Koko was one of the recordings by Parker in late 1945 that revolutionised jazz, along with Billie’s Bounce and Now’s The Time. This was the first time that the wider public got to hear the radical new approach to jazz that the beboppers were pedalling, and these recordings became as influential as Louis Armstrong’s 1920s Hot Fives and Hot Sevens in shaping the future direction of jazz.
All of the pieces that Parker and his band recorded in 1945 were ground breaking, but Koko was the most shocking. The form is based on the chord changes to Cherokee, an old big band tune that Parker loved to improvise over. This presents a number of problems for jazz musicians, especially in the middle 8, which moves through four different keys in succession.

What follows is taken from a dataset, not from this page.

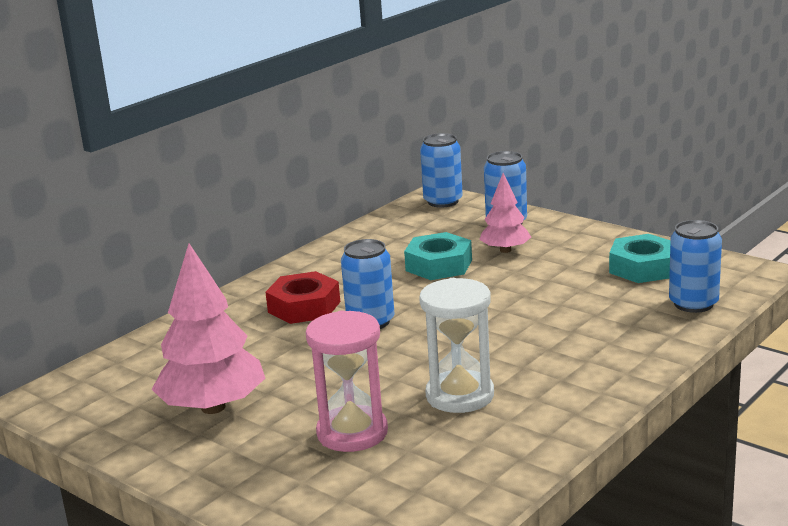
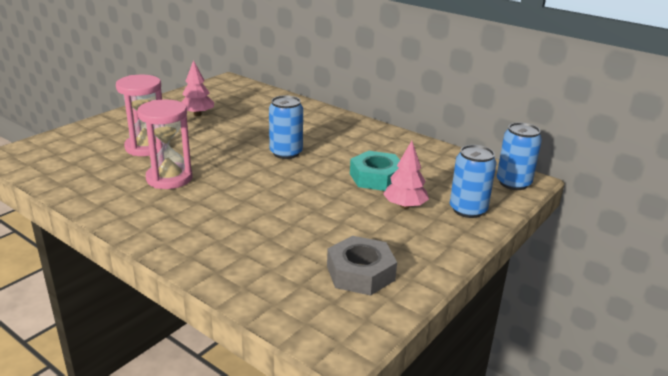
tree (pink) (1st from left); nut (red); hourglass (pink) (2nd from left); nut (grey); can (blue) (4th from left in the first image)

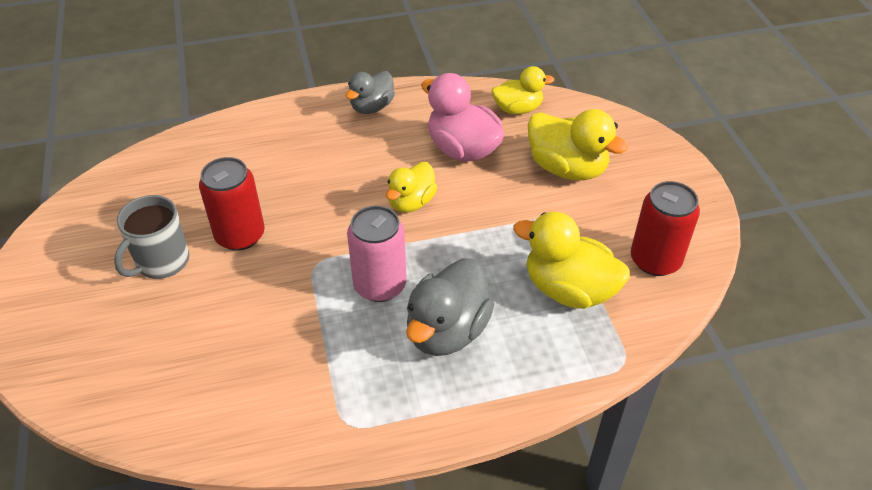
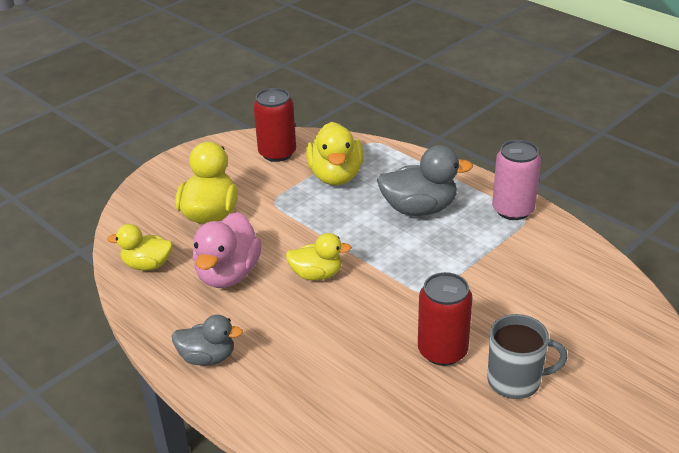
can (pink); duck (yellow) (1st from left)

And these were unusual keys for jazz at the time; up until the bebop revolution, jazz tunes were mostly in the four standard keys that suited brass and reed instruments, C, F, Bb and Eb; whereas in its middle 8, Koko moves rapidly through the keys of B, A, G and F. Parker fired through these key changes at a blistering tempo – Koko was recorded at over 300 bpm, a speed that very few players could cope with at that time. His technique at this speed is mind boggling, and contemporary players were simply stunned at his mastery of the alto saxophone. But over and above sheer technique Parker created lines of great beauty and melody, with astonishing facility. His lines are logical, surprising and endlessly inventive.
Other aspects of Parker’s revolutionary approach are brilliantly showcased on Koko. There is his tendency to play phrases of odd bar lengths – three-bar, five-bar and seven-bar fragments mingle with the standard two- and four-bar phrasing common to jazz. Then there’s his astonishing rhythmic invention. His lines are full of surprising swirls and eddies, unexpected twists and turns, as melodic motifs are picked up and hurled in new directions like a cork in a fountain. Parker had a distinctive tendency for downward moving lines, but there are always surprises, big leaps to upper non-chord tones that were unheard of at the time – 9ths, 11ths and 13ths are often emphasised over standard harmonies.
I find Koko exhilirating and audacious, but it’s also a challenge. Ross Russell has this to say about it in his definitive biography of Charlie Parker, Bird Lives:
Twin sides of a medal, Koko and Now’s The Time remind us of the duality found in all of Parker’s work. Now’s The Time is cool, nocturnal, bluesy. Koko is tense and aggressive, very sure, a piece of astonishing and reckless virtuosity: sixty-four bars of difficult changes, saxophone playing to end saxophone playing – to castrate all other saxophonists. But Koko is not the kind of music one wishes to hear often. It is disturbing, in the way that some of Schoenberg is disturbing.